奥田 新しい事業を起こすという宮沢家とソニーの遺伝子は、しっかりと受け継がれてきたということですね。これからも新たなイノベーションの創出を期待しております。

こぼれ話

 宮沢和正さんに、まずは感謝しなくてはならない。そのワケはこうだ。人は誰も「理解したいこと」をもっている。私の場合は「電子マネー」がそのひとつだ。理解したいと思いつつ、その機会をつかめないまま時が過ぎた。困ったことに、電子マネーの世界はインターネットの到来とともに、どんどん技術領域を広げ、理解が追いついていかない。極めつきは「ビットコイン」の登場だ。暗号資産とか仮想通貨という代物を理解したいと思いつつ、ブロックチェーンという言葉に目眩がして、「もういいか、高齢だし」という甘いささやきに負けて最近まですごしてきた。そうした後ろめたさを、宮沢さんはさらりとぬぐってくれた。

 その日、いつも通り、私はパソコンで新聞記事をチェックしていた。おやっ!? 少し瞳孔が開いた。「カンボジアは10月28日、ブロックチェーンによって日本企業が設計し、カンボジア中央銀行が後押しするデジタル通貨の導入を正式に発表した」という趣旨の記事が目に飛び込んできた。その通貨の名称は『バコン』、開発した会社は『ソラミツ』。2020年のことだ。記事を読みながら、変わった名前の企業だなと思った。ソラミツとは『古事記』にある「そらみつ 大和の国に 雁卵産と聞くや」で、「大和(やまと)」にかかる枕詞。世界を覆うスケールの会社になろうという思いを込めた社名だ。

 世の中はコロナ禍の真っ只中。こうした社会環境にありながらも、よくぞ遠い国の大きなシステム商談が成立したものだ、と感心した。どんな人が推進しているのだろうか。会いたいと思った。宮沢和正さんは、そのソラミツの社長だ。対談当日はいつになくワクワクした。なぜなら、念願の「理解したいこと」を今日こそ学べるからだ。核心部分は根掘り葉掘り聞いた。デジタル通貨と暗号資産は異なる概念である、と。そうなんだ。電子マネーの「Edy」「Suica」と同じであり、カンボジアではそれをネット上の決済通貨としたというわけだ。

 「世の中にないものをつくりたい」「世界のスケールで考える」。宮沢さんの思いがひしひしと伝わってくる対談であった。
 

心に響く人生の匠たち

 「千人回峰」というタイトルは、比叡山の峰々を千日かけて駆け巡り、悟りを開く天台宗の荒行「千日回峰」から拝借したものです。千人の方々とお会いして、その哲学・行動の深淵に触れたいと願い、この連載を続けています。
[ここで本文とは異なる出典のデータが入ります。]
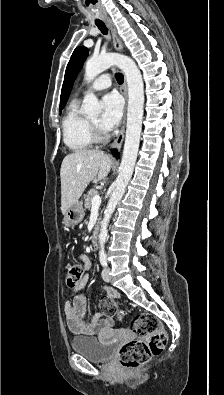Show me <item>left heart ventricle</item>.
<instances>
[{
    "instance_id": "1",
    "label": "left heart ventricle",
    "mask_w": 224,
    "mask_h": 395,
    "mask_svg": "<svg viewBox=\"0 0 224 395\" xmlns=\"http://www.w3.org/2000/svg\"><path fill=\"white\" fill-rule=\"evenodd\" d=\"M91 120L98 123L99 122V117L98 116L92 117Z\"/></svg>"
}]
</instances>
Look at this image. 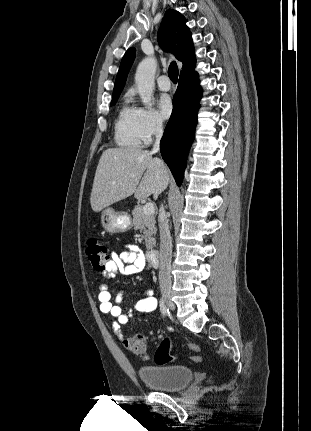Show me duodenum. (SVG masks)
Segmentation results:
<instances>
[{
  "label": "duodenum",
  "instance_id": "1",
  "mask_svg": "<svg viewBox=\"0 0 311 431\" xmlns=\"http://www.w3.org/2000/svg\"><path fill=\"white\" fill-rule=\"evenodd\" d=\"M147 259L152 266H157L159 263V252L156 249H150L147 251Z\"/></svg>",
  "mask_w": 311,
  "mask_h": 431
}]
</instances>
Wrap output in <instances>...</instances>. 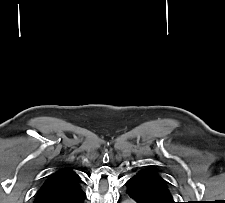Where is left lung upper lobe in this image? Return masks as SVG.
Returning <instances> with one entry per match:
<instances>
[{
    "label": "left lung upper lobe",
    "mask_w": 225,
    "mask_h": 203,
    "mask_svg": "<svg viewBox=\"0 0 225 203\" xmlns=\"http://www.w3.org/2000/svg\"><path fill=\"white\" fill-rule=\"evenodd\" d=\"M132 179L142 191L158 203H175L169 189V183L156 171L143 169L138 171Z\"/></svg>",
    "instance_id": "obj_1"
}]
</instances>
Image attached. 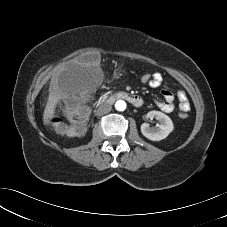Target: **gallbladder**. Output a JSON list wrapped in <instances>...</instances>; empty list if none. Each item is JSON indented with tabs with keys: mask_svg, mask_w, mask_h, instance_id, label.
<instances>
[{
	"mask_svg": "<svg viewBox=\"0 0 227 227\" xmlns=\"http://www.w3.org/2000/svg\"><path fill=\"white\" fill-rule=\"evenodd\" d=\"M82 60H89L93 63H98L99 61V56L98 55H87L85 57L82 58Z\"/></svg>",
	"mask_w": 227,
	"mask_h": 227,
	"instance_id": "obj_1",
	"label": "gallbladder"
}]
</instances>
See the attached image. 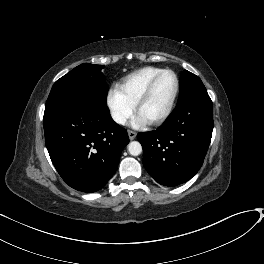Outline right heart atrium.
<instances>
[{"label": "right heart atrium", "mask_w": 264, "mask_h": 264, "mask_svg": "<svg viewBox=\"0 0 264 264\" xmlns=\"http://www.w3.org/2000/svg\"><path fill=\"white\" fill-rule=\"evenodd\" d=\"M107 103L113 120L123 125L135 111V104L130 102L118 88H112L107 97Z\"/></svg>", "instance_id": "right-heart-atrium-1"}]
</instances>
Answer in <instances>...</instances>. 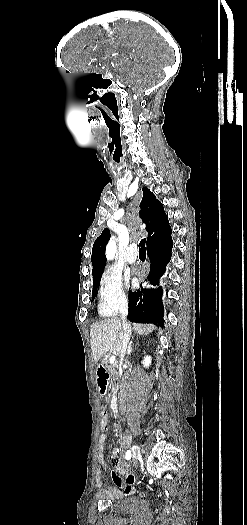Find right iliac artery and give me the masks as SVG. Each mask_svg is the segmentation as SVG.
I'll use <instances>...</instances> for the list:
<instances>
[{
  "label": "right iliac artery",
  "mask_w": 247,
  "mask_h": 525,
  "mask_svg": "<svg viewBox=\"0 0 247 525\" xmlns=\"http://www.w3.org/2000/svg\"><path fill=\"white\" fill-rule=\"evenodd\" d=\"M125 457H126L127 460H129L131 458V451L128 450L126 452V456Z\"/></svg>",
  "instance_id": "right-iliac-artery-1"
}]
</instances>
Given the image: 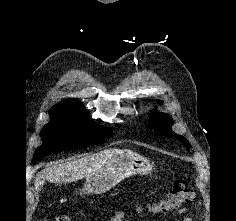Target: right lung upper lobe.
I'll return each mask as SVG.
<instances>
[{"label": "right lung upper lobe", "instance_id": "cb5924a9", "mask_svg": "<svg viewBox=\"0 0 236 221\" xmlns=\"http://www.w3.org/2000/svg\"><path fill=\"white\" fill-rule=\"evenodd\" d=\"M53 107H67V108L86 112L84 105L76 99H68V100L59 102Z\"/></svg>", "mask_w": 236, "mask_h": 221}]
</instances>
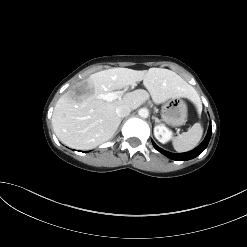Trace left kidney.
Instances as JSON below:
<instances>
[{
    "label": "left kidney",
    "instance_id": "obj_1",
    "mask_svg": "<svg viewBox=\"0 0 247 247\" xmlns=\"http://www.w3.org/2000/svg\"><path fill=\"white\" fill-rule=\"evenodd\" d=\"M154 136L160 143L165 144L172 138V132L165 125H156Z\"/></svg>",
    "mask_w": 247,
    "mask_h": 247
}]
</instances>
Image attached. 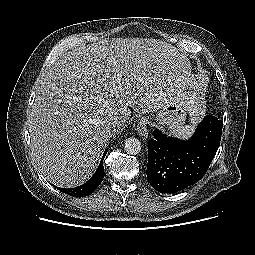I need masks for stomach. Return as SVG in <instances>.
Masks as SVG:
<instances>
[{
    "instance_id": "stomach-1",
    "label": "stomach",
    "mask_w": 255,
    "mask_h": 255,
    "mask_svg": "<svg viewBox=\"0 0 255 255\" xmlns=\"http://www.w3.org/2000/svg\"><path fill=\"white\" fill-rule=\"evenodd\" d=\"M186 120V109L180 100H172L157 114V122L171 130L181 128Z\"/></svg>"
}]
</instances>
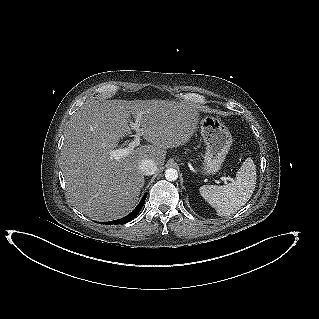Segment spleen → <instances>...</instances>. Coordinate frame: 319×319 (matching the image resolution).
Masks as SVG:
<instances>
[{"mask_svg": "<svg viewBox=\"0 0 319 319\" xmlns=\"http://www.w3.org/2000/svg\"><path fill=\"white\" fill-rule=\"evenodd\" d=\"M256 176L255 164L251 158H247L232 183L224 186L204 185L200 187V194L219 216H228L249 201L256 186Z\"/></svg>", "mask_w": 319, "mask_h": 319, "instance_id": "spleen-1", "label": "spleen"}]
</instances>
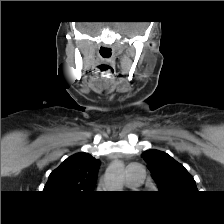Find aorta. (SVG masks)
Segmentation results:
<instances>
[{"instance_id": "762f6f07", "label": "aorta", "mask_w": 224, "mask_h": 224, "mask_svg": "<svg viewBox=\"0 0 224 224\" xmlns=\"http://www.w3.org/2000/svg\"><path fill=\"white\" fill-rule=\"evenodd\" d=\"M124 166L119 160H114L106 171V186L109 191H118L123 187Z\"/></svg>"}]
</instances>
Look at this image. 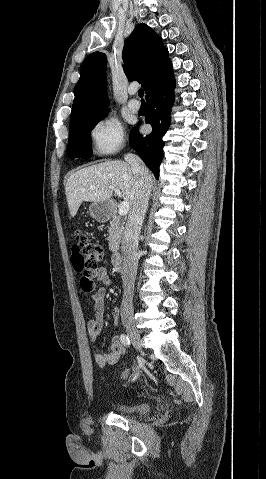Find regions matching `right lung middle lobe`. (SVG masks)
<instances>
[{
	"label": "right lung middle lobe",
	"mask_w": 266,
	"mask_h": 479,
	"mask_svg": "<svg viewBox=\"0 0 266 479\" xmlns=\"http://www.w3.org/2000/svg\"><path fill=\"white\" fill-rule=\"evenodd\" d=\"M106 115L107 111L98 115L70 122V135L67 151L71 159H74L76 157L82 159H89L91 157V130Z\"/></svg>",
	"instance_id": "right-lung-middle-lobe-1"
}]
</instances>
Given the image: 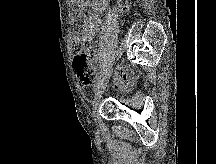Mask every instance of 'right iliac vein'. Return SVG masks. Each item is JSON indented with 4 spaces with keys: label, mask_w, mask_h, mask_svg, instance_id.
Returning a JSON list of instances; mask_svg holds the SVG:
<instances>
[{
    "label": "right iliac vein",
    "mask_w": 216,
    "mask_h": 164,
    "mask_svg": "<svg viewBox=\"0 0 216 164\" xmlns=\"http://www.w3.org/2000/svg\"><path fill=\"white\" fill-rule=\"evenodd\" d=\"M110 76L111 74H107L104 76V80L100 82V85L99 87L97 88L96 92H95V95H94V98H93V101H92V105H93V115L95 116L96 114V109H97V106L101 100V97H102V94L107 86V83L110 79Z\"/></svg>",
    "instance_id": "right-iliac-vein-1"
}]
</instances>
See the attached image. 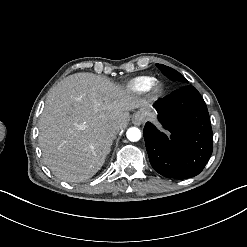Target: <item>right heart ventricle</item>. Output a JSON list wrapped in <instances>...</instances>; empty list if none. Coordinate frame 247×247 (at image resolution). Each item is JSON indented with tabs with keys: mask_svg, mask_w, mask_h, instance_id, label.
I'll return each instance as SVG.
<instances>
[{
	"mask_svg": "<svg viewBox=\"0 0 247 247\" xmlns=\"http://www.w3.org/2000/svg\"><path fill=\"white\" fill-rule=\"evenodd\" d=\"M157 81L153 76H140L132 79L127 84V90L131 93L141 95L149 90V88Z\"/></svg>",
	"mask_w": 247,
	"mask_h": 247,
	"instance_id": "obj_1",
	"label": "right heart ventricle"
}]
</instances>
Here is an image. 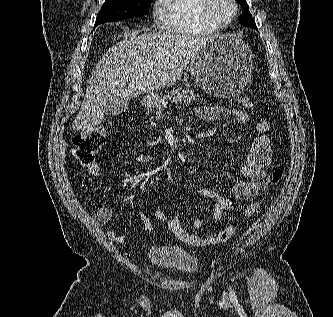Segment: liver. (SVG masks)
Returning a JSON list of instances; mask_svg holds the SVG:
<instances>
[{
	"label": "liver",
	"instance_id": "1",
	"mask_svg": "<svg viewBox=\"0 0 333 317\" xmlns=\"http://www.w3.org/2000/svg\"><path fill=\"white\" fill-rule=\"evenodd\" d=\"M211 38L167 31L141 35L135 32L113 45L88 80L72 129L83 135L91 133L104 120L105 103L113 96L130 99L173 86L199 48Z\"/></svg>",
	"mask_w": 333,
	"mask_h": 317
}]
</instances>
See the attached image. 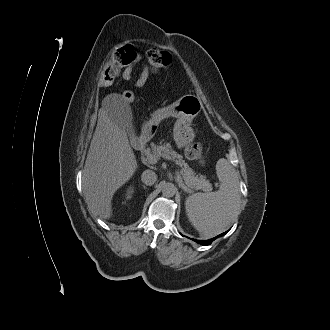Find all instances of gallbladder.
Segmentation results:
<instances>
[{
    "mask_svg": "<svg viewBox=\"0 0 330 330\" xmlns=\"http://www.w3.org/2000/svg\"><path fill=\"white\" fill-rule=\"evenodd\" d=\"M115 112L118 116L119 123L126 133L130 135L134 132V126L132 122V110L129 104L121 102L116 108Z\"/></svg>",
    "mask_w": 330,
    "mask_h": 330,
    "instance_id": "bac80fb5",
    "label": "gallbladder"
}]
</instances>
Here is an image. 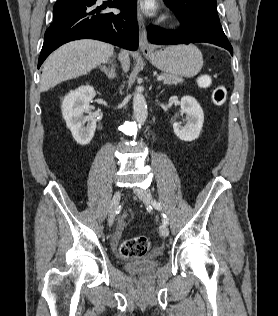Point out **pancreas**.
I'll return each instance as SVG.
<instances>
[{
	"label": "pancreas",
	"instance_id": "1",
	"mask_svg": "<svg viewBox=\"0 0 278 316\" xmlns=\"http://www.w3.org/2000/svg\"><path fill=\"white\" fill-rule=\"evenodd\" d=\"M163 83L165 85H177L183 82V78L178 75L164 74Z\"/></svg>",
	"mask_w": 278,
	"mask_h": 316
}]
</instances>
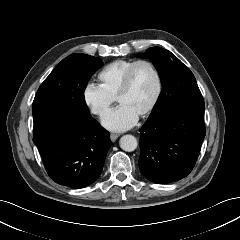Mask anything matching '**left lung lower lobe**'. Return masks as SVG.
<instances>
[{"label": "left lung lower lobe", "instance_id": "0a47b994", "mask_svg": "<svg viewBox=\"0 0 240 240\" xmlns=\"http://www.w3.org/2000/svg\"><path fill=\"white\" fill-rule=\"evenodd\" d=\"M139 168L145 178L168 184L186 177L198 158L206 130L204 109L179 107L140 130Z\"/></svg>", "mask_w": 240, "mask_h": 240}]
</instances>
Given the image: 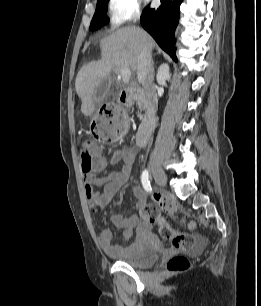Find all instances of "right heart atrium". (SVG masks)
Returning a JSON list of instances; mask_svg holds the SVG:
<instances>
[{"instance_id":"obj_1","label":"right heart atrium","mask_w":261,"mask_h":306,"mask_svg":"<svg viewBox=\"0 0 261 306\" xmlns=\"http://www.w3.org/2000/svg\"><path fill=\"white\" fill-rule=\"evenodd\" d=\"M139 16L138 0H109L108 17L113 28L121 27Z\"/></svg>"}]
</instances>
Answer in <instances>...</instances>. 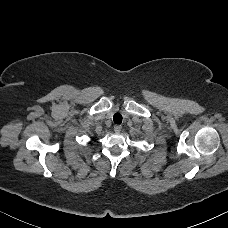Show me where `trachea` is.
<instances>
[{
    "mask_svg": "<svg viewBox=\"0 0 228 228\" xmlns=\"http://www.w3.org/2000/svg\"><path fill=\"white\" fill-rule=\"evenodd\" d=\"M113 122L115 124L122 123V115L119 112L115 113V115L113 116Z\"/></svg>",
    "mask_w": 228,
    "mask_h": 228,
    "instance_id": "trachea-1",
    "label": "trachea"
}]
</instances>
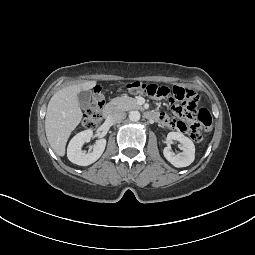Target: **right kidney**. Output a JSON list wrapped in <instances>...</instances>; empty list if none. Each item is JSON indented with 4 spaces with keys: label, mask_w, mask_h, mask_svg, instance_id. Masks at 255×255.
I'll list each match as a JSON object with an SVG mask.
<instances>
[{
    "label": "right kidney",
    "mask_w": 255,
    "mask_h": 255,
    "mask_svg": "<svg viewBox=\"0 0 255 255\" xmlns=\"http://www.w3.org/2000/svg\"><path fill=\"white\" fill-rule=\"evenodd\" d=\"M92 136V130H85L71 139L67 148V157L72 163L88 166L97 161L103 154L106 146V139L104 138L96 140L91 153L82 151L84 143L89 142Z\"/></svg>",
    "instance_id": "1"
}]
</instances>
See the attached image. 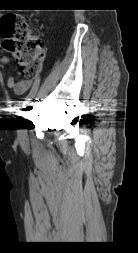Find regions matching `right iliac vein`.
<instances>
[{
	"instance_id": "right-iliac-vein-1",
	"label": "right iliac vein",
	"mask_w": 138,
	"mask_h": 253,
	"mask_svg": "<svg viewBox=\"0 0 138 253\" xmlns=\"http://www.w3.org/2000/svg\"><path fill=\"white\" fill-rule=\"evenodd\" d=\"M33 112V104H29V106L27 107L25 113H24V119H23V126L24 128L20 129V133H19V140L21 142H25L26 140V134H27V127L30 126V120H31V114Z\"/></svg>"
}]
</instances>
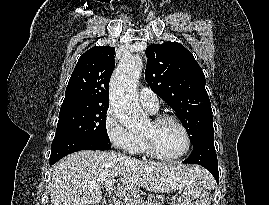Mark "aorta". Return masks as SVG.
<instances>
[{
  "label": "aorta",
  "mask_w": 269,
  "mask_h": 205,
  "mask_svg": "<svg viewBox=\"0 0 269 205\" xmlns=\"http://www.w3.org/2000/svg\"><path fill=\"white\" fill-rule=\"evenodd\" d=\"M143 69L137 55L124 56L110 82V103L116 119L129 128H139L145 121L136 94V86Z\"/></svg>",
  "instance_id": "obj_1"
}]
</instances>
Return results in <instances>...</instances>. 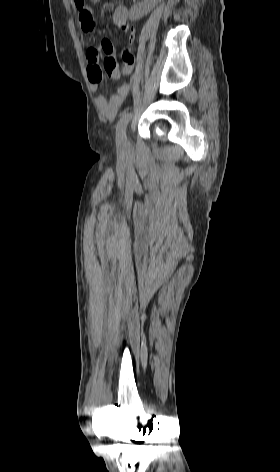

 「人ありて我あり」は、私の座右の銘です。人は夢と希望がある限り、前に進むことができると考えています。中学生の頃から私を捕らえて放さないテーマ「人とはなんぞや」を掲げながら「千人回峰」に臨み、千通りの「人とはなんぞや」がみえたとき、「人ありて我あり」の「人」が私のなかでさらに昇華されるのではないか、と考えています。
 
奥田喜久男(週刊BCN 創刊編集長)
 
<1000分の第322回(下)>

※編注:文中に登場する企業名は敬称を省略しました。

Profile

宮沢和正

(みやざわ かずまさ)
 1956年、東京生まれ。80年、東京工業大学大学院修了(経営工学修士)。同年、ソニー入社。VOD企画室室長、ソニーUSAダイレクター、パーソナルファイナンス企画室長、ICカード事業部総合企画室統括部長などを歴任。2001年、ビットワレット執行役員企画統括部長に就任し、日本での電子マネーの草分けであるEdyの立ち上げに参画する。同社常務最高戦略責任者を経て、10年、楽天Edy執行役員企画室長に就任。17年、ソラミツ最高執行責任者(COO)。19年、同社代表取締役社長に就任。東京工業大学経営システム工学非常勤講師、ISO/TC307ブロックチェーン国際標準化日本代表委員も務める。